IDX placed Larry Krassner, president of its Carecast integrated clinical-financial software division, on paid leave, and Michael Raymer, vice president for Carecast marketing, has been named acting president of the Seattle-based division, company sources confirm.

Employees also have been instructed not to contact Krassner and to report to management any communication they may receive from Krassner. IDX spokesperson Margo Happer calls this directive "a matter of company policy" regarding employees on leave.

Happer, at company headquarters in Burlington, Vt., says that Krassner is on paid leave but will not specify the reasons. Happer does say, however, that the move "has absolutely nothing to do with the Leon matter."

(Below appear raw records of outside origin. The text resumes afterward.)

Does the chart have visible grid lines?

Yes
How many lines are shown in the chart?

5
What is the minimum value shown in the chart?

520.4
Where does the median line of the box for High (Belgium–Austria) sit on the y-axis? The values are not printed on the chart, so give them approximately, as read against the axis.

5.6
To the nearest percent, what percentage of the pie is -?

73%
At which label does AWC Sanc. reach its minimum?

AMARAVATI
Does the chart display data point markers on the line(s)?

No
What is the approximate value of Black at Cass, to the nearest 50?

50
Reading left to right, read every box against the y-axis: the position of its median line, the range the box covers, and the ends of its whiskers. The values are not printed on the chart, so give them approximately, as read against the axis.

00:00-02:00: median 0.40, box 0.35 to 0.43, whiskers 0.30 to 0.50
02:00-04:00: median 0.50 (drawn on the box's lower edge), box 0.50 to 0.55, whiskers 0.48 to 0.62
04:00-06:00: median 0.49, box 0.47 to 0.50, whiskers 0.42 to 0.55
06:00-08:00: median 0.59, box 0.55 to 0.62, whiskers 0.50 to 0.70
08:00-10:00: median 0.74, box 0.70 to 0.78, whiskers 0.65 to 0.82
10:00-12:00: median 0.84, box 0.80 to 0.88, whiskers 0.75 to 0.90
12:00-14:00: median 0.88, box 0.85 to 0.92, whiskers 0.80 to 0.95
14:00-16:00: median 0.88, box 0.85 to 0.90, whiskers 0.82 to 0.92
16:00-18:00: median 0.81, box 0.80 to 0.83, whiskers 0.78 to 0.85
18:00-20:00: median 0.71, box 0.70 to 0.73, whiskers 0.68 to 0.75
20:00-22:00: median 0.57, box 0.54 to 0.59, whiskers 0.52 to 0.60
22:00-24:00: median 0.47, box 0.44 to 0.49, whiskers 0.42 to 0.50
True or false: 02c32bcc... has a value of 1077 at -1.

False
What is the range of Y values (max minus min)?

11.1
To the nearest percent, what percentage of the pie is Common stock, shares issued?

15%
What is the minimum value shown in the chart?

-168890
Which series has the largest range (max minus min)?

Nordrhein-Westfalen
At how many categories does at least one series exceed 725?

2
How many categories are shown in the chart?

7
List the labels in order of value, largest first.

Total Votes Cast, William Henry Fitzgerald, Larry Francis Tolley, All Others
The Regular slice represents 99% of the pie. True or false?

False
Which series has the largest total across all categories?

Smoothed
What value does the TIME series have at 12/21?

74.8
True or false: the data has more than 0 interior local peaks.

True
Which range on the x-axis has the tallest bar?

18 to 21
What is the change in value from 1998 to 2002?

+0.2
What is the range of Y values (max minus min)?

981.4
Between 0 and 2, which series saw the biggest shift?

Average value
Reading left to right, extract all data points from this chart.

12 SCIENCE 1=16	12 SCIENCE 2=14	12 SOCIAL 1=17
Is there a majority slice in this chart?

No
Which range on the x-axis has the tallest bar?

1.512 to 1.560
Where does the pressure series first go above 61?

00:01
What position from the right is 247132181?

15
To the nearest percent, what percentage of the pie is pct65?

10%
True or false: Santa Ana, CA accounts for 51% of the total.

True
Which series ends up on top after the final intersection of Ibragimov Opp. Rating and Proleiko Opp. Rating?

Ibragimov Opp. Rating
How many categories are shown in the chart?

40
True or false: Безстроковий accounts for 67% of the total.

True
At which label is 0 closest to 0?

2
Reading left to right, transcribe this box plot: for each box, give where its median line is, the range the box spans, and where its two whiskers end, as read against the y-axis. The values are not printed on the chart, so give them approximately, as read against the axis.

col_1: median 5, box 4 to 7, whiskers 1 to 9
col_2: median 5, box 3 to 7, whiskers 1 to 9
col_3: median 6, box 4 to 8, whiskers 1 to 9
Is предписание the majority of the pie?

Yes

The IT vendor is embroiled in a dispute with Mauricio Leon, M.D., senior director of medical informatics in the Seattle office, who says he is on unpaid leave from the company. Leon alleges in a federal lawsuit that IDX retaliated against him for attempting to blow the whistle on perceived fraud.

IDX on April 25 sued Leon in federal court in Seattle, asking the court to declare that the company would not be in violation of the federal False Claims Act or the Sarbanes-Oxley Act for retaliation against a whistleblower should IDX decide to terminate Leon.

In its suit, IDX says that Leon was an "at will" employee with a salary of $160,000 plus bonus who demanded three years' severance pay and payments to cover his costs of relocating from the Seattle area to San Diego for personal reasons, terms that IDX deems "exorbitant."

Leon filed a suit of his own last month in the same federal court. In that action, Leon says he reported his concerns to Krassner, his superior, who Leon says thanked him for bringing questions of wrongdoing to management's attention.

IDX denies Leon's charges and is not otherwise commenting on the contents of the suit.

Attempts to contact Krassner have been unsuccessful.